TASK INSTRUCTIONS: Set every record down again exactly. Do not carry over the pictures.
═════ RECORDS
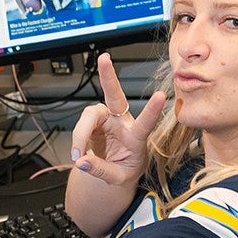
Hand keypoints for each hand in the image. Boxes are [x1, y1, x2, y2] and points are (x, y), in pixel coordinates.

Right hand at [71, 52, 165, 185]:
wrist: (118, 169)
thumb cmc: (125, 169)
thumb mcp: (118, 178)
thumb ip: (100, 170)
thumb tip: (81, 162)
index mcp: (136, 137)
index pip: (145, 123)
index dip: (152, 110)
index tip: (160, 96)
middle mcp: (122, 122)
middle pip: (115, 96)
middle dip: (108, 77)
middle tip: (104, 59)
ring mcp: (106, 120)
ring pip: (90, 114)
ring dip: (80, 133)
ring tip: (77, 155)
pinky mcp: (93, 122)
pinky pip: (80, 125)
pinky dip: (76, 140)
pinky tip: (78, 154)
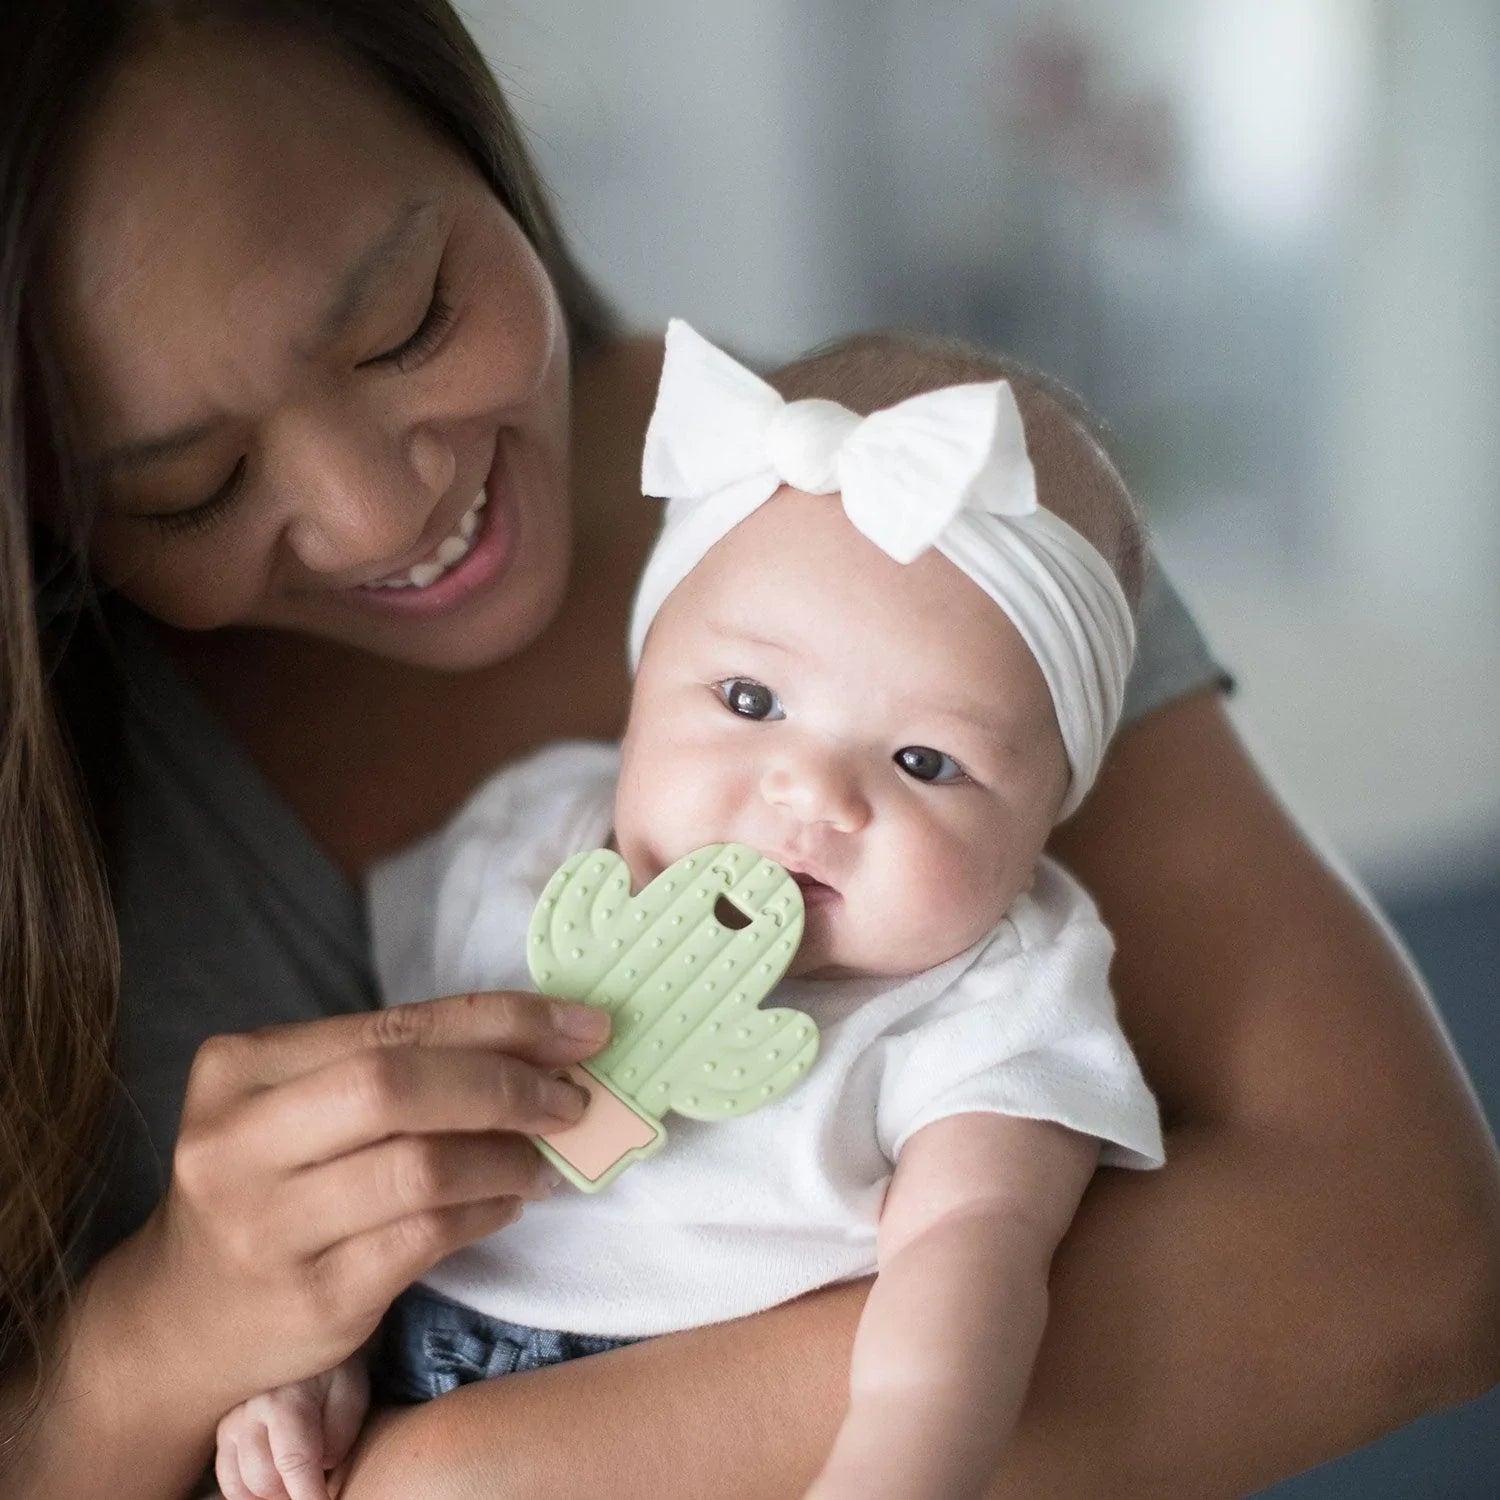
══════════
RESULT OF THIS EXERCISE:
Hand keypoints for each hand in the image. Boxes are [x1, y1, x2, y2] and points are (x, y), in pixel coordinates.

Right hand at [71, 52, 165, 185]:
wrist: (118, 169)
thumb cmc: (125, 169)
thumb mcp: (118, 178)
thumb ip: (100, 170)
thumb tip: (81, 162)
index mcp: (136, 137)
index pip: (145, 123)
index dip: (152, 110)
index tip: (160, 96)
middle mcp: (122, 122)
middle pip: (115, 96)
middle dip: (108, 77)
middle tip: (104, 59)
ring mcp: (106, 120)
ring pip: (90, 114)
ring dip: (80, 133)
ring tip: (77, 155)
pinky mcp: (93, 122)
pinky pip: (80, 125)
pinky dip: (76, 140)
pinky tip: (78, 154)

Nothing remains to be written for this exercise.